That's the number one question I get these days now that I have returned to work part-time as a lawyer. I understand why people are asking me that. After all, just weeks ago, I spent the majority of my time with my two children. Now, I spend two full days in an office downtown and a half-day working from home.

While it seems like a perfectly logical question to ask someone in my position, I hate it. I mean, I really hate it when someone asks me that. Maybe it's the emphasis on "so hard." It makes me feel like I have to say yes and affirm that the hardest thing about resuming part-time work is being away from my children. Something about the leading nature of the question makes me clam up and offer a trite answer.

"Yes, it's so hard to be away from the kids but I am getting used to it."

But then I feel shame, because it actually hasn't been so hard being away from my children. Frankly, I have been happy to have some space from them and the role I play at home. It's been refreshing to use my brain to think through legal issues and take a break from playing chauffeur, referee, cook and butler.

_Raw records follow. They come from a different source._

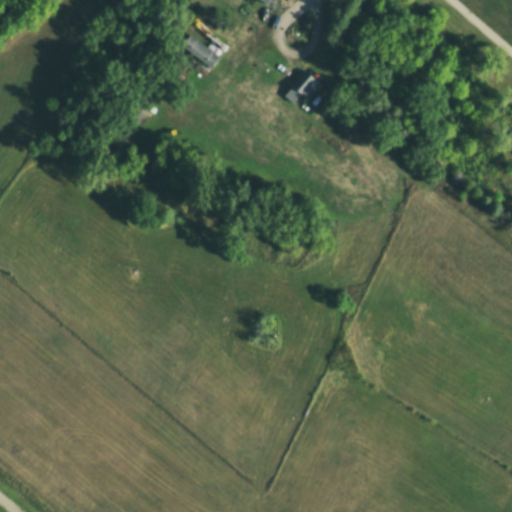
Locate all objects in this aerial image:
building: (266, 2)
road: (481, 25)
building: (198, 49)
building: (198, 52)
building: (302, 85)
building: (302, 88)
road: (8, 505)
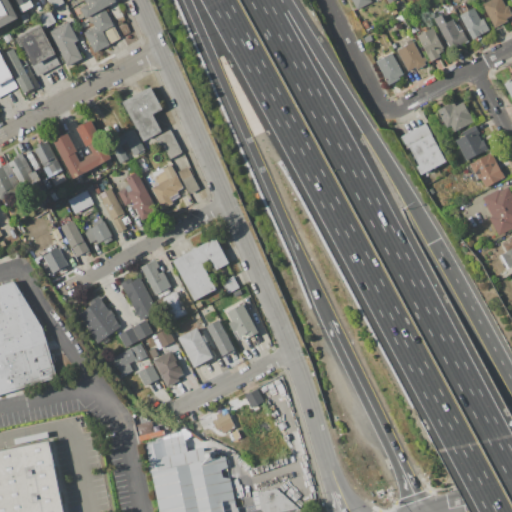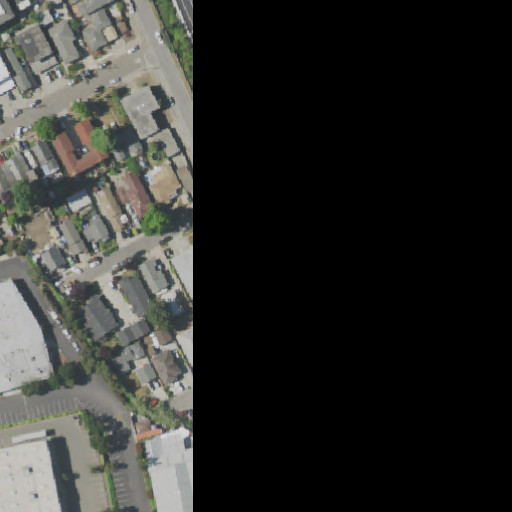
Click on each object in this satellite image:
building: (388, 1)
building: (390, 1)
building: (55, 3)
building: (359, 3)
building: (360, 3)
building: (22, 4)
building: (23, 4)
building: (69, 5)
building: (7, 11)
building: (394, 12)
building: (496, 12)
building: (498, 12)
building: (6, 13)
building: (400, 18)
building: (47, 19)
building: (473, 23)
building: (474, 23)
building: (98, 24)
building: (99, 24)
building: (365, 25)
building: (450, 32)
building: (452, 33)
building: (7, 38)
building: (65, 43)
building: (66, 43)
building: (431, 43)
building: (12, 44)
building: (430, 44)
building: (394, 45)
building: (37, 50)
building: (38, 50)
building: (410, 56)
building: (411, 56)
road: (492, 57)
road: (351, 58)
building: (389, 68)
building: (390, 68)
building: (18, 70)
building: (17, 71)
building: (6, 77)
building: (5, 78)
building: (509, 86)
building: (508, 87)
road: (432, 89)
building: (37, 90)
road: (79, 91)
road: (492, 104)
building: (143, 113)
building: (144, 113)
building: (453, 115)
building: (455, 116)
road: (359, 120)
building: (471, 142)
building: (131, 143)
building: (470, 143)
building: (126, 144)
building: (170, 144)
building: (423, 148)
building: (423, 148)
building: (81, 149)
building: (81, 150)
building: (47, 159)
building: (48, 159)
road: (256, 160)
building: (487, 169)
building: (486, 170)
building: (22, 172)
building: (185, 175)
building: (16, 177)
building: (188, 179)
building: (426, 180)
building: (7, 181)
building: (165, 185)
building: (166, 186)
building: (96, 188)
building: (431, 191)
building: (54, 196)
building: (136, 196)
building: (137, 197)
building: (79, 201)
building: (80, 201)
building: (37, 206)
building: (499, 208)
building: (500, 208)
building: (114, 209)
building: (77, 217)
road: (378, 218)
road: (338, 223)
building: (96, 232)
building: (98, 232)
building: (0, 234)
building: (74, 238)
building: (75, 238)
road: (244, 242)
building: (2, 243)
road: (150, 247)
building: (507, 251)
building: (507, 253)
building: (55, 258)
building: (54, 259)
building: (199, 267)
building: (200, 267)
building: (154, 278)
building: (156, 278)
building: (230, 285)
building: (237, 292)
building: (140, 297)
building: (138, 298)
building: (76, 303)
building: (198, 304)
building: (172, 306)
building: (173, 306)
road: (472, 309)
road: (47, 311)
building: (97, 319)
building: (99, 319)
building: (240, 321)
building: (241, 321)
building: (142, 330)
building: (134, 333)
building: (129, 337)
building: (164, 337)
building: (219, 337)
building: (220, 337)
building: (19, 340)
building: (20, 343)
building: (195, 346)
building: (194, 347)
building: (243, 347)
building: (138, 352)
building: (153, 353)
building: (127, 359)
building: (125, 360)
building: (167, 368)
building: (168, 368)
building: (148, 374)
building: (147, 375)
road: (235, 381)
building: (253, 398)
building: (256, 398)
road: (376, 417)
building: (223, 422)
building: (223, 423)
road: (71, 433)
road: (503, 453)
building: (188, 478)
building: (190, 478)
road: (477, 479)
building: (28, 480)
building: (29, 480)
road: (344, 501)
road: (486, 504)
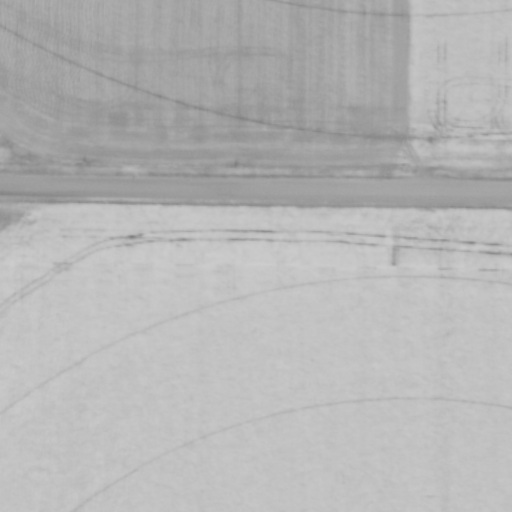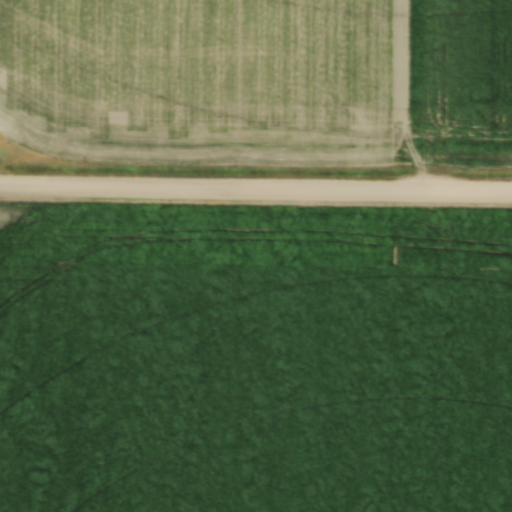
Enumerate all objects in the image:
crop: (255, 78)
road: (255, 187)
crop: (255, 365)
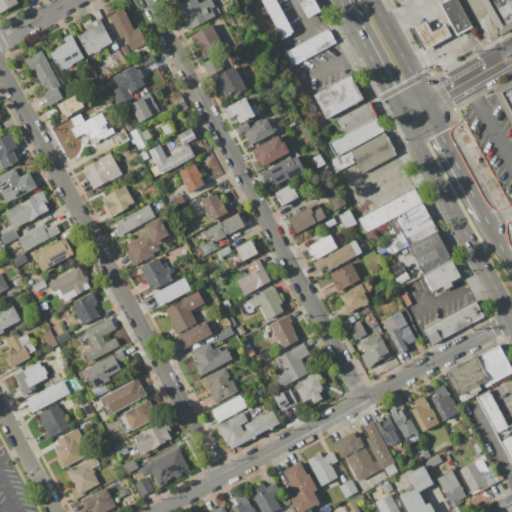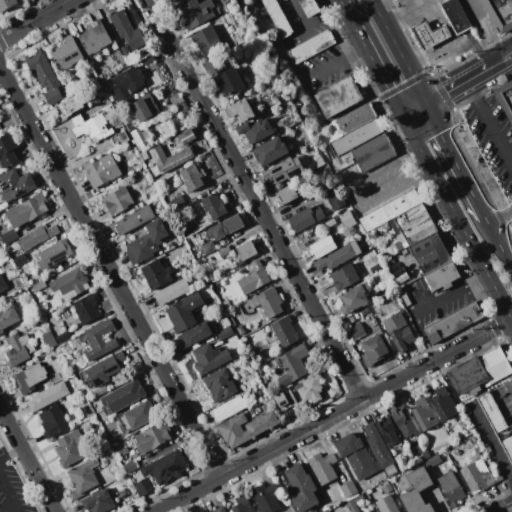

But there's something about the question triggers in me a doubt about myself as a "good" mother because my chief complaint about my job is not about missing my children while I am gone. Hearing that question makes me wonder if I should miss my kids more than I do.

Should this feel harder? Would it feel harder if I was a more devoted mother?

And it's plenty hard to start a new job, regardless of whether you leave behind two children to do it. For me, it's been stressful to keep up with the workload, learn my new boss' preferences and get back up to speed after two years off -- all while still learning where the bathroom is.

The hardest part of my new job isn't being away from my kids. It's learning how to work again. That part is so hard.

And the truth is that I do miss my kids on those long office days, but I don't let myself "go there" for very long. I've committed to the job and need to focus on my work there. I know that my kids are in safe, loving hands while I am at work, and this is our new life.

So if you want to ask me about this new transition in my life, feel free to ask me about it. Ask me if I am finding the work interesting. Ask me if it's fulfilling to be back in the legal world. Ask me if I've found the quickest route to the bathroom. Just please don't ask me whether it's so hard to be away from my kids.